YOUR OBJECTIVE =
Pictures are not part of the copy. Reproduce all the records exactly.

Extracted data entries =
+---+

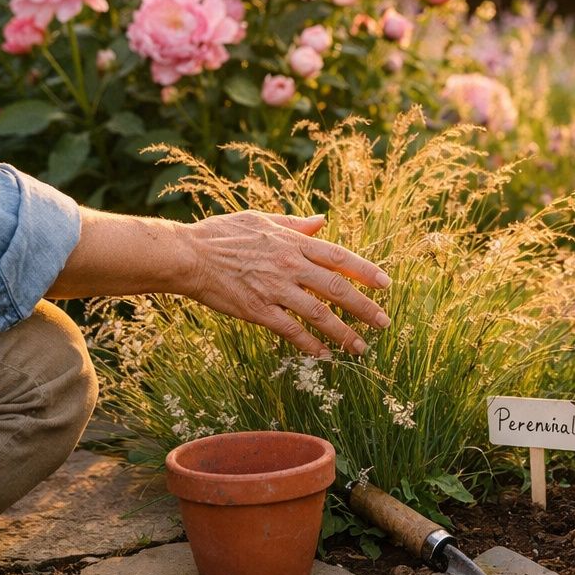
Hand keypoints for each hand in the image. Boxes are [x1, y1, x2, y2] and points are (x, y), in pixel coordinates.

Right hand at [179, 211, 390, 357]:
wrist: (188, 255)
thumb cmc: (221, 234)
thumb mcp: (261, 220)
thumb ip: (295, 224)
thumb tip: (322, 221)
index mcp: (292, 242)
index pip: (339, 257)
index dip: (366, 272)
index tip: (386, 284)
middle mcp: (289, 266)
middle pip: (336, 288)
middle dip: (364, 307)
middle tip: (384, 322)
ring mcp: (274, 290)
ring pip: (319, 314)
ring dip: (343, 332)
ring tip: (361, 346)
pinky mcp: (258, 311)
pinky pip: (290, 331)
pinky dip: (309, 344)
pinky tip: (323, 354)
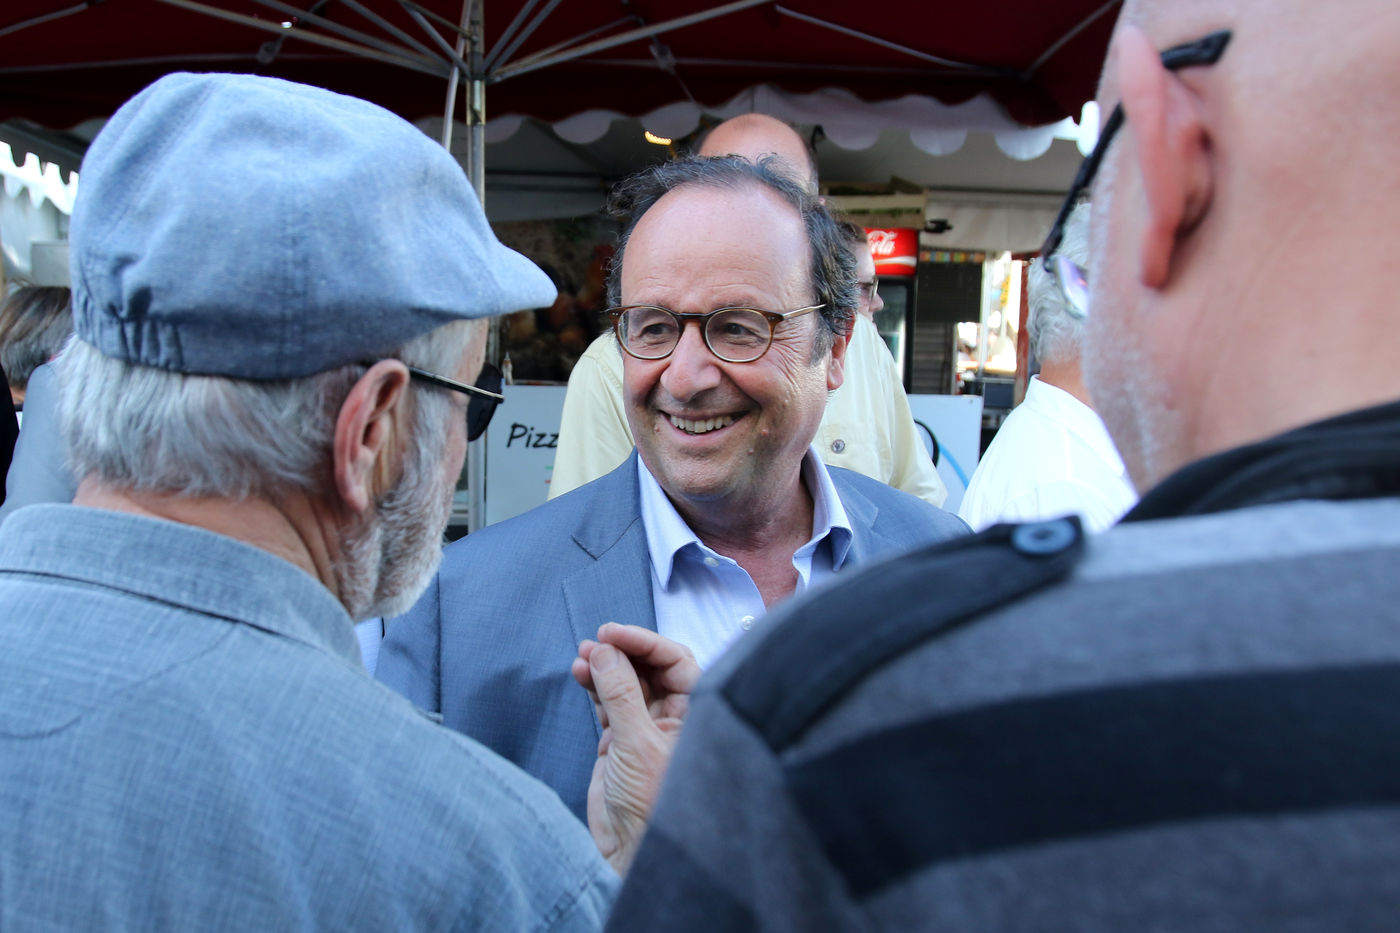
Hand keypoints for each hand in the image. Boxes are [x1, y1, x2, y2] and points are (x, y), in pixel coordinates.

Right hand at [573, 624, 699, 874]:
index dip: (644, 642)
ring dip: (604, 667)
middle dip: (622, 652)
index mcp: (695, 715)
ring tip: (583, 658)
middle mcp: (673, 718)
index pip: (676, 662)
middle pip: (650, 668)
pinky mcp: (620, 741)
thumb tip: (607, 652)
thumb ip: (621, 695)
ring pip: (626, 683)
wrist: (628, 854)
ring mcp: (645, 728)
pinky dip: (594, 686)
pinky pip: (608, 702)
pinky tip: (581, 673)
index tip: (613, 633)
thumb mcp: (635, 745)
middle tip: (596, 642)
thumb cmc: (649, 807)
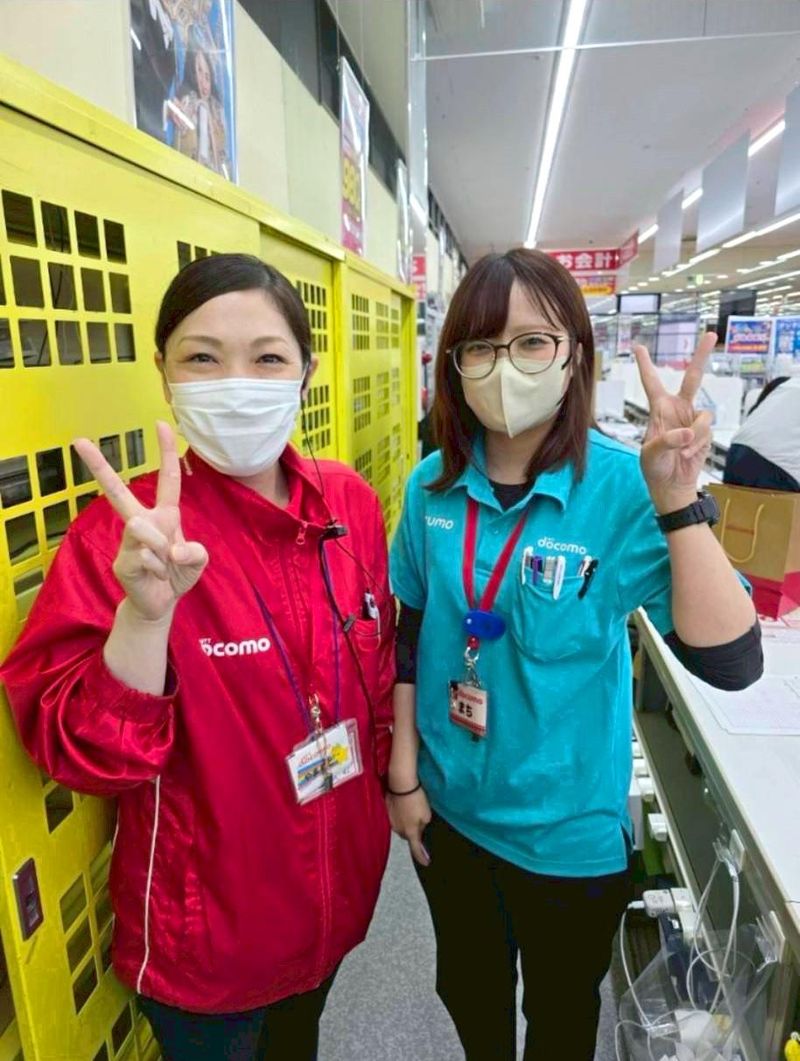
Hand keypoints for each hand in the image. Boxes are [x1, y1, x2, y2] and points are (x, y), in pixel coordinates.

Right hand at [72, 422, 207, 622]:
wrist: (161, 603)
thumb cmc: (178, 574)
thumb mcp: (197, 560)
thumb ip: (195, 552)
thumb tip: (172, 550)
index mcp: (163, 514)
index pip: (168, 480)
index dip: (167, 452)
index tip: (161, 424)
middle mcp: (141, 521)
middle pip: (117, 491)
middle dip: (98, 465)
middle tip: (78, 440)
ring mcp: (128, 540)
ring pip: (143, 528)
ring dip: (164, 551)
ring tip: (164, 567)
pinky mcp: (122, 561)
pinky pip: (146, 556)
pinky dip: (160, 570)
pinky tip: (155, 577)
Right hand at [386, 786, 431, 866]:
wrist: (401, 784)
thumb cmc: (416, 799)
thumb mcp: (427, 815)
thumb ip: (424, 826)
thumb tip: (419, 829)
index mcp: (410, 832)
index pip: (416, 850)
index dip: (421, 857)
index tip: (426, 863)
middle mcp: (399, 830)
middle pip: (408, 837)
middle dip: (414, 833)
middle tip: (420, 823)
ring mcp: (391, 821)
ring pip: (401, 827)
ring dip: (406, 823)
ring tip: (412, 810)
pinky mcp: (386, 812)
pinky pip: (395, 818)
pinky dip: (400, 815)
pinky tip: (404, 806)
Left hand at [633, 332, 716, 513]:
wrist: (672, 485)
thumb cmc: (655, 468)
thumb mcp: (650, 454)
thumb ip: (666, 441)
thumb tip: (686, 431)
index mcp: (658, 408)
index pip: (651, 381)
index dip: (645, 364)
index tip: (638, 346)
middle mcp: (677, 408)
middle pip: (692, 377)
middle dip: (702, 355)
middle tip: (711, 333)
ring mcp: (693, 419)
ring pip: (703, 415)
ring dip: (694, 435)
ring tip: (681, 451)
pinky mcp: (705, 431)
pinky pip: (706, 430)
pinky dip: (698, 443)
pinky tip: (688, 453)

+---+

SOLUTION TO THE PROBLEM =
Hand keypoints for each hand in the image. Boxes are [x1, y1, x2, y2] and points are (x, y), in pixel coordinates.

Right hand at [179, 211, 390, 357]:
wrist: (188, 255)
thumb cmc: (221, 234)
thumb mcp: (261, 220)
thumb ip: (295, 224)
thumb tip: (322, 221)
index mcp: (292, 242)
index pip: (339, 257)
index dip: (366, 272)
index tip: (386, 284)
middle mcp: (289, 266)
middle pip: (336, 288)
middle dip: (364, 307)
middle tip: (384, 322)
ring mcp: (274, 290)
ring pip: (319, 314)
ring dip: (343, 332)
ring tip: (361, 346)
pinky mcp: (258, 311)
pinky pip: (290, 331)
pinky dip: (309, 344)
pinky tip: (323, 354)
Hand keypoints for each hand in the image. Boxes are [x1, y1, x2, y2] and points are (x, y), in pixel coordinates.

Right hand at [573, 624, 699, 874]:
index dip: (644, 642)
ring dip: (604, 667)
middle dip: (622, 652)
index mcp: (695, 715)
ring tip: (583, 658)
middle mcp: (673, 718)
index pip: (676, 662)
middle pip: (650, 668)
pinky mcp: (620, 741)
thumb tip: (607, 652)
thumb ip: (621, 695)
ring pip: (626, 683)
wrist: (628, 854)
ring mcp: (645, 728)
pinky dip: (594, 686)
pinky pip: (608, 702)
pinky tip: (581, 673)
index tip: (613, 633)
thumb mcp: (635, 745)
middle tip: (596, 642)
thumb cmc: (649, 807)
Hand keypoints for each hand in the image. Boxes are [x1, y1, x2, y2] and points are (x, y), in pixel coordinates.

Right hand at [72, 422, 207, 622]:
wrist: (161, 603)
thumb cmc: (178, 574)
thumb mcp: (197, 560)
thumb ip: (195, 552)
thumb tip: (172, 550)
index mcp: (163, 514)
index pip: (168, 480)
index dip: (167, 452)
index tip: (161, 424)
middle mcp: (141, 521)
middle pip: (117, 491)
middle dip: (98, 465)
middle tip: (78, 440)
ring mcp: (128, 540)
ring pip: (143, 528)
ring dip: (164, 551)
ring tip: (164, 567)
pinky mcp: (122, 561)
pinky pip: (146, 556)
pinky dip: (160, 570)
pinky tip: (155, 577)
Right hand at [386, 786, 431, 866]:
wrist: (401, 784)
thumb cmc: (416, 799)
thumb mcp: (427, 815)
thumb ip: (424, 826)
thumb tip: (419, 829)
index mcp: (410, 832)
index pip: (416, 850)
index dip: (421, 857)
index tip: (426, 863)
middle mcp: (399, 830)
middle pip: (408, 837)
middle dip: (414, 833)
middle tip: (420, 823)
ring mcp: (391, 821)
ring pip: (401, 827)
ring dip: (406, 823)
ring tip: (412, 810)
pinky mcp: (386, 812)
pinky pip: (395, 818)
pinky dip: (400, 815)
pinky tip: (404, 806)
Left hand at [633, 332, 716, 513]:
wrist: (672, 485)
thumb cmc: (655, 468)
thumb mcp: (650, 454)
thumb ip: (666, 441)
thumb tip: (686, 431)
index mcp: (658, 408)
index pip: (651, 381)
index dip: (645, 364)
index tip: (638, 346)
middle mcp: (677, 408)
middle pip: (692, 377)
middle dip: (702, 355)
middle tip: (711, 333)
ring mcp: (693, 419)
ring pip: (703, 415)
ring dip: (694, 435)
ring tip: (681, 451)
pinky mcp: (705, 431)
pinky pip: (706, 430)
pinky dip: (698, 443)
pinky tip: (688, 453)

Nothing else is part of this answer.